Conversamos unas dos horas, a dos pasos del lecho de su madre que, en la cama, dejaba correr entre sus dedos las cuentas del rosario, con la cabeza ya casi del todo ida. Sabía que la Virgen la escuchaba, y eso le bastaba; y no había dejado de pedirle cada día que su hijo fuera fiel a la llamada del Señor al sacerdocio.

Pocas semanas después, murió la madre. Todo el pueblo le acompañó en el funeral y en el entierro. Yo estuve a su lado hasta que dejó caer el último terrón de tierra en la tumba de su madre. En silencio volvimos a casa. Ya tenía preparadas las maletas para abandonar el lugar, y «colgar la sotana».

Me dio las gracias por la compañía; y con una paz que no le conocía desde hacía tiempo, me dijo que las oraciones de su madre le habían llegado al fondo del alma. Y convencido de que su madre seguiría rezando por él en el Cielo, deshizo las maletas y volvió a estrenar su sacerdocio.

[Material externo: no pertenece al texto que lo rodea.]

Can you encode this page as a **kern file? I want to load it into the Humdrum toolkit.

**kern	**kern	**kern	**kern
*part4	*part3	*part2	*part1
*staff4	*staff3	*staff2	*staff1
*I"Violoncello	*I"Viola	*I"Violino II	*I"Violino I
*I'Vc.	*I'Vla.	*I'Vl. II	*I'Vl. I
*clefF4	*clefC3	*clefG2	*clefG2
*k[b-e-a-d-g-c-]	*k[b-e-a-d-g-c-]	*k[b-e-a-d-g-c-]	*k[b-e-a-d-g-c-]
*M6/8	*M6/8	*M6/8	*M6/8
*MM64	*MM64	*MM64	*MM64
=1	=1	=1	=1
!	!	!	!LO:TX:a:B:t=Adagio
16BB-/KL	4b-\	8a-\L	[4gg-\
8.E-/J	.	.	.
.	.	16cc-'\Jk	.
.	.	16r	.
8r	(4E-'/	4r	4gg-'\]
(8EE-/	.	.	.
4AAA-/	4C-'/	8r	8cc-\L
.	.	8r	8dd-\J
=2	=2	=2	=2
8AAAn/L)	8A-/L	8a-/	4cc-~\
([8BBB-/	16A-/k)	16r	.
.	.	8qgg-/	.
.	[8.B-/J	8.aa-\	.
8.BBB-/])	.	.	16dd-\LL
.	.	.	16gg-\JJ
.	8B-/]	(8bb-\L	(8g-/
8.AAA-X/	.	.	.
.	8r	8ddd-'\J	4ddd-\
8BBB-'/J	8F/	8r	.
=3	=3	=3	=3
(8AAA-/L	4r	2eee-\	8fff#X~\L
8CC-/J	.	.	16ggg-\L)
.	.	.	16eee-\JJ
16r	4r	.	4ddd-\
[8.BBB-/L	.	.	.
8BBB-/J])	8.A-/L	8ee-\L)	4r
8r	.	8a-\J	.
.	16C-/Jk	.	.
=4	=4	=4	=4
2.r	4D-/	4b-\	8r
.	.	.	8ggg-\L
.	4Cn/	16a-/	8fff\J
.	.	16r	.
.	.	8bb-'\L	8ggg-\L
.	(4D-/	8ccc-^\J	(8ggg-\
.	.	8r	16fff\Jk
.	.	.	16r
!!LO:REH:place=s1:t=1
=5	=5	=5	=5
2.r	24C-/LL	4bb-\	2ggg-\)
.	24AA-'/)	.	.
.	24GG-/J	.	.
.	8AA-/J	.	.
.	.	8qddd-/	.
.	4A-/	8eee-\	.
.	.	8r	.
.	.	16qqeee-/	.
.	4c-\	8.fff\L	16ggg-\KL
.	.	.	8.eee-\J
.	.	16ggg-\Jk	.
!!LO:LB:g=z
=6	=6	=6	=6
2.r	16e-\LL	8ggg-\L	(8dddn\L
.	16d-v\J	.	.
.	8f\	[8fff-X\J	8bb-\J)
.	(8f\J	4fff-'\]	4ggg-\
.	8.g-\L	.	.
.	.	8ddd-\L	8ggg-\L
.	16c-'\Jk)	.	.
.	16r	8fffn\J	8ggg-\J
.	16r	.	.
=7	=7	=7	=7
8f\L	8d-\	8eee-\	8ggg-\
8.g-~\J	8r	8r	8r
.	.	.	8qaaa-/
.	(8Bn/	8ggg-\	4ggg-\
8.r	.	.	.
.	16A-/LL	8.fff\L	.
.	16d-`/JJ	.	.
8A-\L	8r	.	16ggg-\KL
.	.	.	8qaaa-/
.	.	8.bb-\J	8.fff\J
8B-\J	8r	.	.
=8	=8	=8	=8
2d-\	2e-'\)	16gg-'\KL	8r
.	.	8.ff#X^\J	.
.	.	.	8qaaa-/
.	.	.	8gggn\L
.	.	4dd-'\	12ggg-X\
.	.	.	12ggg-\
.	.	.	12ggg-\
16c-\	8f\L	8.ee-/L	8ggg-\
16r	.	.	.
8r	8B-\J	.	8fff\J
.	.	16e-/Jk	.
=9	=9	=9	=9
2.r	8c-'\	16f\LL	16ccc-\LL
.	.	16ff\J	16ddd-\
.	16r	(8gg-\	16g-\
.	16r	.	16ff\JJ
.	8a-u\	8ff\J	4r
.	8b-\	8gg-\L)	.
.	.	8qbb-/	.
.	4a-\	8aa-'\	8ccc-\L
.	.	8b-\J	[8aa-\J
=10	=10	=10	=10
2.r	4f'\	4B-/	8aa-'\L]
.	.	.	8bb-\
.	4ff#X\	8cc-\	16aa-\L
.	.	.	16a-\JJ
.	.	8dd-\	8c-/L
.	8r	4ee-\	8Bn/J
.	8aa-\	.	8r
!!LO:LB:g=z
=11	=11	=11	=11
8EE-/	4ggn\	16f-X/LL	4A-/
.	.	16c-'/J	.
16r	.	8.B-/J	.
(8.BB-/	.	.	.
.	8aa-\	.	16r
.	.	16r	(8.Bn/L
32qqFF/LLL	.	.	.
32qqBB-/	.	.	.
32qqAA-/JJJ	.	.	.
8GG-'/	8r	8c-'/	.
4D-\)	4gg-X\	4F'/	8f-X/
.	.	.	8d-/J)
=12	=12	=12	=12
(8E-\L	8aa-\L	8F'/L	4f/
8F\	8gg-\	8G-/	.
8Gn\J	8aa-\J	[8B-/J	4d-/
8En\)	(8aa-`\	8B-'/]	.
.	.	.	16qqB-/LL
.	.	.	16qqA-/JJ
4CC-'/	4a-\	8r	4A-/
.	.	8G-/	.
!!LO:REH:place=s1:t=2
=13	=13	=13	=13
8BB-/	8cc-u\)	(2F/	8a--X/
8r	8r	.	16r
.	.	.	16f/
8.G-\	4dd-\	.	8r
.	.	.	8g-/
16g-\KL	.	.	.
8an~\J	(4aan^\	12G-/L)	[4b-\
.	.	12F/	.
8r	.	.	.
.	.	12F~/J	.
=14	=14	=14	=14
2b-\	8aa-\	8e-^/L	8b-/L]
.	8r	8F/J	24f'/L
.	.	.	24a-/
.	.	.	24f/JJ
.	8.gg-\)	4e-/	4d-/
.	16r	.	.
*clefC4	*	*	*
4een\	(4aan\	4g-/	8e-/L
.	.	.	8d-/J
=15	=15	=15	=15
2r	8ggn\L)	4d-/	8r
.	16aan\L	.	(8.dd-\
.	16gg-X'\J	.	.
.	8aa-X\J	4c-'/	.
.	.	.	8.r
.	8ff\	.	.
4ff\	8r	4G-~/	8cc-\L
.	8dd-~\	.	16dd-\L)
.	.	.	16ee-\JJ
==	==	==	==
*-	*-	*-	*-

Los periódicos no suelen recoger hechos semejantes. No saben que estos acontecimientos son los que mantienen viva la presencia de Jesucristo en su Iglesia. Esa Iglesia que quiere anunciar íntegra la Verdad de Cristo, sin rebajar nada del misterio del vivir de Dios con nosotros y en nosotros, y sin acomodar esa Verdad a los cambios antropológicos y culturales del momento como algunos acomplejados laicos y eclesiásticos pretenden hacer hoy.